Le mystère des formations géologiques appelées 'toiles d'araignée' sur Mars a été levé par le rover Curiosity de la NASA, qui a révélé que ces structures sont liées à une ancienne circulation d'eau dans le sous-sol martien.
Les 'toiles d'araignée' ont été repérées depuis l'orbite il y a près de 20 ans, mais il a fallu 13 ans au rover Curiosity pour atteindre ce site géologique, situé sur les pentes du mont Sharp dans le cratère Gale.
Ce qu'il faut retenir
- Les 'toiles d'araignée' sur Mars sont des formations géologiques appelées 'boxwork' qui se composent de réseaux de petites rides interconnectées.
- Les données révèlent que ces rides sont liées à une circulation d'eau souterraine le long de fractures.
- Les 'toiles d'araignée' sont associées à une très ancienne circulation d'eau dans le sous-sol martien, dont il existe des analogues sur Terre.
- La présence de ces nodules renforce l'idée que les rides ont été formées par circulation d'eau.
- Le prochain défi est désormais d'expliquer comment un tel réseau de rides a pu se former sur le mont Sharp.
En s'approchant de ces rides, Curiosity a révélé leur nature et peut-être les mécanismes de leur formation. Les données révèlent que les rides sont liées à une circulation d'eau souterraine le long de fractures. Ces rides ne sont donc rien d'autre que des sortes de 'moules' minéralisés d'anciennes fissures, qui ont été révélées par l'érosion.

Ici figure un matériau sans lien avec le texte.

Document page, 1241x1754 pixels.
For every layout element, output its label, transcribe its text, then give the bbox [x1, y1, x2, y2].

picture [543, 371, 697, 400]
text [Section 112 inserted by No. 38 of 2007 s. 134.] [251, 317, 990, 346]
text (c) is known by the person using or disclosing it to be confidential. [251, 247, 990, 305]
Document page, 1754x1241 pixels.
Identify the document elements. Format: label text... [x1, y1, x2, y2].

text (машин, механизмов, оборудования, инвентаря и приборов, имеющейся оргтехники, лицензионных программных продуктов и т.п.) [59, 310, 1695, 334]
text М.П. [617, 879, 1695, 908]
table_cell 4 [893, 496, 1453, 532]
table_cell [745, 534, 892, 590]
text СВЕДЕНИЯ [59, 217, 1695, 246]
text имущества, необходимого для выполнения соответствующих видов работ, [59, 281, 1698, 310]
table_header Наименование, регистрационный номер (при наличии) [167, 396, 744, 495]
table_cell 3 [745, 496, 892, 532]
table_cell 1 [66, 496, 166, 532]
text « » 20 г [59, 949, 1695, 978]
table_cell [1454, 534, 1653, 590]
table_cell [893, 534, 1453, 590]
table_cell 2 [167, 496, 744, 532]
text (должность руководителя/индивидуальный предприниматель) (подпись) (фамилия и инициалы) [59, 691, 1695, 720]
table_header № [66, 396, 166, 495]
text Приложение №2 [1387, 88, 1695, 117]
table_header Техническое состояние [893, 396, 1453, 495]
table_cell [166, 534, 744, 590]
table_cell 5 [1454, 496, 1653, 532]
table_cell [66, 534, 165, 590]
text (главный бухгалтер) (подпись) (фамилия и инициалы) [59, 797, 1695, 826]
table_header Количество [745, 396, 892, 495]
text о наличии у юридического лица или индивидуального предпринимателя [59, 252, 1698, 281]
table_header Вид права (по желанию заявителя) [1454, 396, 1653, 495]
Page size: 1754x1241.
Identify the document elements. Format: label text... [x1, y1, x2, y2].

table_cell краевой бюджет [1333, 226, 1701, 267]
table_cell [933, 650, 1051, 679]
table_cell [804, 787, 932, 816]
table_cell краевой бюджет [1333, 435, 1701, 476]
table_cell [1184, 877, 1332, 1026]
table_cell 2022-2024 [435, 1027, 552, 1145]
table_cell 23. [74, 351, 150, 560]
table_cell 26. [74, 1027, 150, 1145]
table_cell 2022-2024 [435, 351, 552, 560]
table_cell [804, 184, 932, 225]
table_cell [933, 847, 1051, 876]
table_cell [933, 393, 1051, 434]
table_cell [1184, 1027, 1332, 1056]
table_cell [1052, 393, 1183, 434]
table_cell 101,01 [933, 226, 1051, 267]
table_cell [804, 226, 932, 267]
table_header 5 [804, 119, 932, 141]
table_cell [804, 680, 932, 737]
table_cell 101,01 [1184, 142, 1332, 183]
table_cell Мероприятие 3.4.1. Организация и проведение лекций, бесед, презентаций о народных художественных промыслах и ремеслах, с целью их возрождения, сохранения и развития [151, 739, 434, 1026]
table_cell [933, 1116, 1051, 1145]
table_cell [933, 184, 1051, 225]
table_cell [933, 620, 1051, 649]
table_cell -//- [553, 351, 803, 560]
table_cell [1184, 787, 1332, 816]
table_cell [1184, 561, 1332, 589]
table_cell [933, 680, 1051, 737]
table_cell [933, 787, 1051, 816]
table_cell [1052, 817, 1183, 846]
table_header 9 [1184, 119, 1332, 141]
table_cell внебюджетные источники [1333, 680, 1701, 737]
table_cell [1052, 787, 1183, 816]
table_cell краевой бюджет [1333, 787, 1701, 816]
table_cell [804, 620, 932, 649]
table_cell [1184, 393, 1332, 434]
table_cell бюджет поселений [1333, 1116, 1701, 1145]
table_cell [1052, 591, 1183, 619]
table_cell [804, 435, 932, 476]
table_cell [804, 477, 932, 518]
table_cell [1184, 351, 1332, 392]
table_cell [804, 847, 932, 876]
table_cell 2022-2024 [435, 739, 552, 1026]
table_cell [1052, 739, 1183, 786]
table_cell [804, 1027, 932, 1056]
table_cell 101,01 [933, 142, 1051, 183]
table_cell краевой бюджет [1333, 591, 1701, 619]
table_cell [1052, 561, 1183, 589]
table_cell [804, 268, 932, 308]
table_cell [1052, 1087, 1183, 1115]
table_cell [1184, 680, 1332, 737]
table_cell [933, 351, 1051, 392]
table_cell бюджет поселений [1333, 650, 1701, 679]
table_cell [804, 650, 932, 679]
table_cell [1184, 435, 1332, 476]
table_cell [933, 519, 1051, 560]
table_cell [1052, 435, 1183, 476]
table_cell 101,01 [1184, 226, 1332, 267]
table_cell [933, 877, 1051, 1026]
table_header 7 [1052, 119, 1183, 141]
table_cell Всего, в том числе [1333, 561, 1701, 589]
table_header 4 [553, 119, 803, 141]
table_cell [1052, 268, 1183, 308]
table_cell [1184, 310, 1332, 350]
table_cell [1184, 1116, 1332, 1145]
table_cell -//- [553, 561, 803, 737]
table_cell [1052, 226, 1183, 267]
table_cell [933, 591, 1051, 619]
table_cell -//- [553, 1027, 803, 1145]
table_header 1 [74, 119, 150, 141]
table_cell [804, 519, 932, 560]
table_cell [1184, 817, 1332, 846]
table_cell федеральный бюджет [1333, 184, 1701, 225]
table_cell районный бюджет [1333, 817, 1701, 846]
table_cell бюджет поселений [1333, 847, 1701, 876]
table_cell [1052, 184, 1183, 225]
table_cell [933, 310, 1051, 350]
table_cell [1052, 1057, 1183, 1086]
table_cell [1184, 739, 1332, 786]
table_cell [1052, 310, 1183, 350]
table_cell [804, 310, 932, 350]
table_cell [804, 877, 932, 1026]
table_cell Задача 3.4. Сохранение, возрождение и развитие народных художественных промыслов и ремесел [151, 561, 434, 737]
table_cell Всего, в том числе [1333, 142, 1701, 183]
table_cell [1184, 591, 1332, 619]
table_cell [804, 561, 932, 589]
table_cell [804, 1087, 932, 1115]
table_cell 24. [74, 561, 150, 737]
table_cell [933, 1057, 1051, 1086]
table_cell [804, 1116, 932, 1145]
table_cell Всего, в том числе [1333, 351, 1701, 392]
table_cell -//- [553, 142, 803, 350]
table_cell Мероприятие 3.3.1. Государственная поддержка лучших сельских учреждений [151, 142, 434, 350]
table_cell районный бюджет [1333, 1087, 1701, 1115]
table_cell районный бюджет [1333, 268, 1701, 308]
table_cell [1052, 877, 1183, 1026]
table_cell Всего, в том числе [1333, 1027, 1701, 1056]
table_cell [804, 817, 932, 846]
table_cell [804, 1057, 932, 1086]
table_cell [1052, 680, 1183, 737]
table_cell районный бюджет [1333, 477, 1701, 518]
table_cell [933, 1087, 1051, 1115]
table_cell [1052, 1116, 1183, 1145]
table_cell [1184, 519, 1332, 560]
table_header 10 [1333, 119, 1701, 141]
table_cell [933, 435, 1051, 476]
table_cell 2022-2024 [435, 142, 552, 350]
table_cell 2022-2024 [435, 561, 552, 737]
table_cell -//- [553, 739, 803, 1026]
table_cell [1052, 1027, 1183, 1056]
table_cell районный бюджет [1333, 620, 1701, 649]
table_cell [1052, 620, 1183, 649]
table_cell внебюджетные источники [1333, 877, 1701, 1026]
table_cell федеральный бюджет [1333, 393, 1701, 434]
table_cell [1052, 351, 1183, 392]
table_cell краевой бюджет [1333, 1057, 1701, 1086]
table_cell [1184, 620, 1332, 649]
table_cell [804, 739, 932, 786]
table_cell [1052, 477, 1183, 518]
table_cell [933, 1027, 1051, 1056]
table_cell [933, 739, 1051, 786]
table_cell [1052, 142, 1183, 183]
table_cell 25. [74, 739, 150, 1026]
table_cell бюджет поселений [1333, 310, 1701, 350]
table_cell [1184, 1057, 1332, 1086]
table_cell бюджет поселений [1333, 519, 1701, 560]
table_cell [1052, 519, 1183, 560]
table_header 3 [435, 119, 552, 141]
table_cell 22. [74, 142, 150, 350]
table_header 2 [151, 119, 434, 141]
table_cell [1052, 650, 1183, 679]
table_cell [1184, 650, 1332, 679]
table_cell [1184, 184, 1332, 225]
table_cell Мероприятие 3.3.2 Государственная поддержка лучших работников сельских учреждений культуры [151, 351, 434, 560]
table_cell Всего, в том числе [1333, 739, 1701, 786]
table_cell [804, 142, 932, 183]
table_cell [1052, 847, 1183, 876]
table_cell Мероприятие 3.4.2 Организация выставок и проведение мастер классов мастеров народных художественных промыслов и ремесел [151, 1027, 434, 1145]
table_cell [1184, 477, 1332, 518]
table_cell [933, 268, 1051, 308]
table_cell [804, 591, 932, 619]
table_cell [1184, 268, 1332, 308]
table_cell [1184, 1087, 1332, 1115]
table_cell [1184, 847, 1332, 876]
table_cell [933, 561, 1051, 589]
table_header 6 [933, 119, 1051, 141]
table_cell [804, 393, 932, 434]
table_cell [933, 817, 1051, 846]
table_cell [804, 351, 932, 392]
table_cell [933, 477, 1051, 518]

La présence de ces nodules renforce l'idée que les rides ont été formées par circulation d'eau. Ils se forment en effet habituellement par précipitation de minéraux autour d'un grain. C'est d'ailleurs pas la première fois que des nodules de ce type sont observés sur Mars. Le rover Perseverance en a également identifié dans le cratère Jezero.
La découverte de ces 'toiles d'araignée' sur Mars a des implications importantes pour notre compréhension de l'histoire climatique de la planète rouge. Selon nos confrères de Futura Sciences, cela suggère que la nappe phréatique devait être assez élevée, et cela signifie que l'eau nécessaire pour soutenir la vie aurait pu durer beaucoup plus longtemps que ce que l'on pensait avec les observations depuis l'orbite.